The atmosphere remained tense as the hospital braced for the arrival of 19 more Iraqi soldiers from the same attack.
And this was a relatively calm day in Iraq.
Still, the chaos brought back memories of the last catastrophe, on Sept. 29, when three car bombs just beyond the base walls killed more than 100 people in this predominantly Shiite Muslim city 50 miles north of Baghdad.
That attack took place on the first day of work for several of the doctors. Each would perform or assist on hundreds of surgeries during a four-month tour.
“You don’t see anything, anything like this at home. This is like a trauma fellowship,” said Lt. Col. Eugene Ross of New York, an ear, nose and throat specialist who would later operate on the Iraqi soldier with the shattered jaw. “You leave here a different doctor than when you arrived.”
Triage in surgery
Whenthe victims began pouring in, one of the military’s three neurosurgeons in Iraq, Maj. Gerald Grant, was performing nerve transplant surgery on an Iraqi with a gunshot in the leg.
Only a few feet away, another soldier in grave condition waited for Grant’s skills. Surgeons flipped the skin of this patient’s face over his skull so Grant could piece together facial bones crushed by a roadside bomb.
Grant tried to wrap up the transplant surgery, peering through powerful lenses strapped around his head to guide his careful stitching, when a third patient was placed on an operating table beside him. The temperature rose above 100 degrees.
Later, with the facial reconstruction only partially complete, Grant and other doctors aborted the procedure to free up a bed for others with more severe injuries. The wounded would fill all six operating tables for seven straight hours as every available doctor treated multiple patients.
“Things move fast around here. You don’t have time to hold everyone’s hand and be sympathetic,” said Grant. “I try to detach myself. It’s not possible to be emotionally involved with everyone, or else it’d get in the way of your job.”
Many of the victims have wounds that likely would have been fatal in previous wars. In this medical age, and because of the skill of the 50 doctors, surgeons, and specialists here, 96 percent of their patients have survived.
'It's all up to Allah'
Word eventually spread that the 19 additional wounded soldiers had been diverted to another facility, a rare moment of relief for the dozens of medics who waited outside with stretchers and wheelchairs.
But the medical need was greater than just the victims of the morning ambush. Throughout the day, dozens more arrived, including a comatose Iraqi soldier with a gunshot wound that tore into his right temple and seared diagonally across his brain.
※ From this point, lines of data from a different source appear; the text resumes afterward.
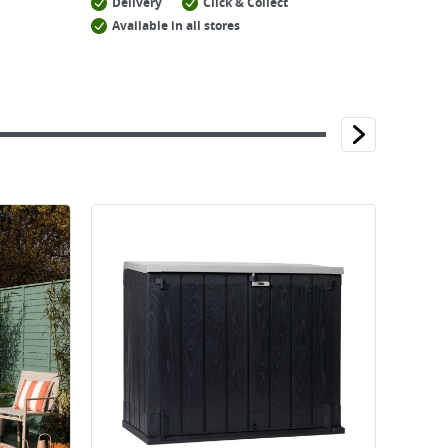
Delivery
Click & Collect
Available in all stores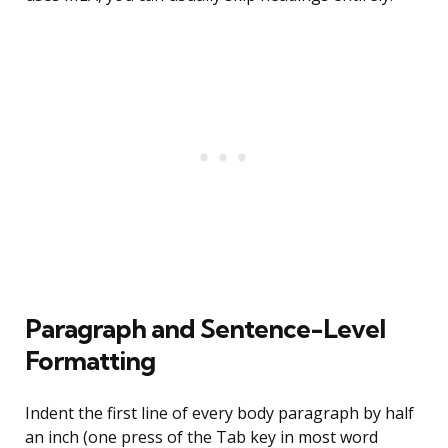
Paragraph and Sentence-Level
Formatting
Indent the first line of every body paragraph by half
an inch (one press of the Tab key in most word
Although the man had only a minute chance of survival, Grant led a team that removed a swath of his skull to allow his brain to swell without building pressure inside his head. The medical team placed the piece of his skull in his abdomen to preserve the bone’s blood vessels so it could be reattached later if the man survived.
The next day hospital officials searched for the unidentified soldier’s family so they could make a decision about the man, who remained in a coma with his swollen brain now covered by a temporary seal. It was Christmas Eve, and a half-dozen carolers dressed in bright red sang Christmas songs to the dozens of American and Iraqi patients in the hospital.
As the carolers rang out “Hark, The Herald Angels Sing,” the unknown Iraqi soldier lay silent except for a heaving respirator. Some Iraqi soldiers looked up and smiled at the carolers; most were lying quietly on their sides or backs.
“His prognosis is not good. We’d like to bring his family here to make a decision about his care,” Grant said, speaking slowly. “Sometimes the Iraqis just look up to the sky and say it’s all up to Allah.”